Living an Emperor’s Life, Dying a Nobel Death. Li Hongwei’s Novel “The King and Lyric Poetry” as a Journey Through the History of Chinese Poetry
Słowa kluczowe“The King and Lyric Poetry”, contemporary Chinese poetry, poetry discourse, the post-70 generation, dialectics
The present paper discusses Li Hongwei’s novel The King and Lyric Poetry (2017). The novel tells the story of the suicide of the last Nobel Prize laureate in the future history of literature, Chinese poet Yuwen Wanghu.
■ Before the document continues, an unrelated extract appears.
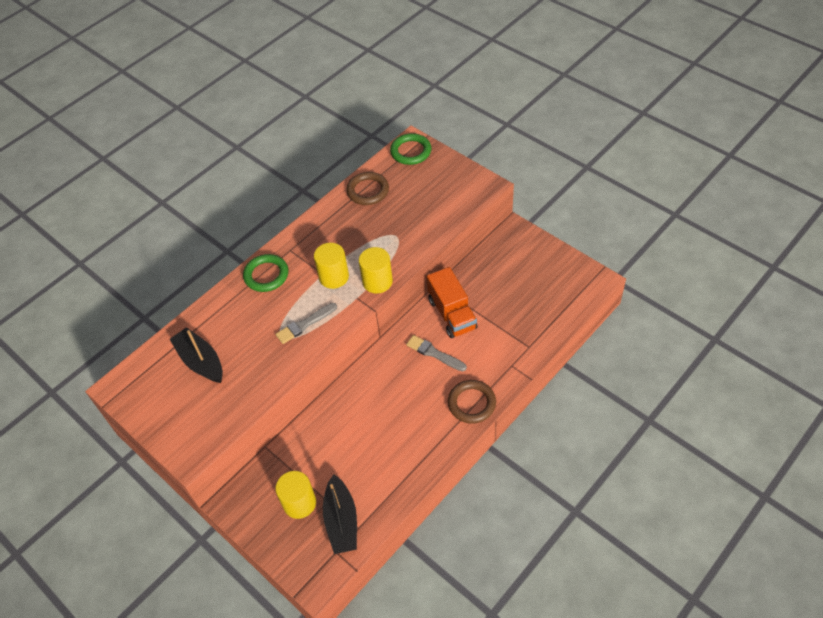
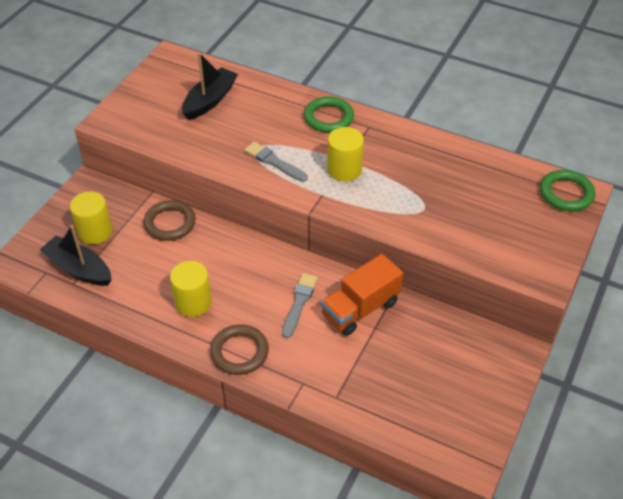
camera: 70 degrees right, 5 degrees down
(341, 521) = (79, 269): black boat -> black boat turned 60 degrees clockwise
(368, 191) = (482, 169): brown ring -> brown ring (170, 223)
(377, 281) = (350, 207): yellow cylinder -> yellow cylinder (193, 302)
Following the detective thread of the book, the essay reconstructs utopian and dystopian semi-virtual landscapes of the mid-21st century China which feed into two different models of lyricism: the poet as a knight errant who seeks inspiration far from modern civilization and the poet as a lonely warrior against (technological) tyranny. In the final scene, the two landscapes blur and the antithetical forces that infuse them: lyricism (Yuwen) and power/knowledge (the King) merge into what may be seen as their dialectical synthesis to be fulfilled by the novel’s third protagonist – Yuwen’s young friend, Li Pulei. Mobilizing various contexts, including the suicides of famous mainland-Chinese poets, important poetry polemics, and intertexts ranging from classical Chinese literary theory through to Truman Show and Matrix, I argue that the novel mirrors the development of poetry discourse in the PRC with its various myths, conflicts, complexes, and ambitions. I also show how this discourse, shaped for a long time largely by the so-called Third Generation poets born in the 1950s and 1960s, translates into the situation of the poets who belong to a younger generation (“post-70”) represented by Li Hongwei among others, and what (self-)expectations, challenges, and limitations they face in their writing.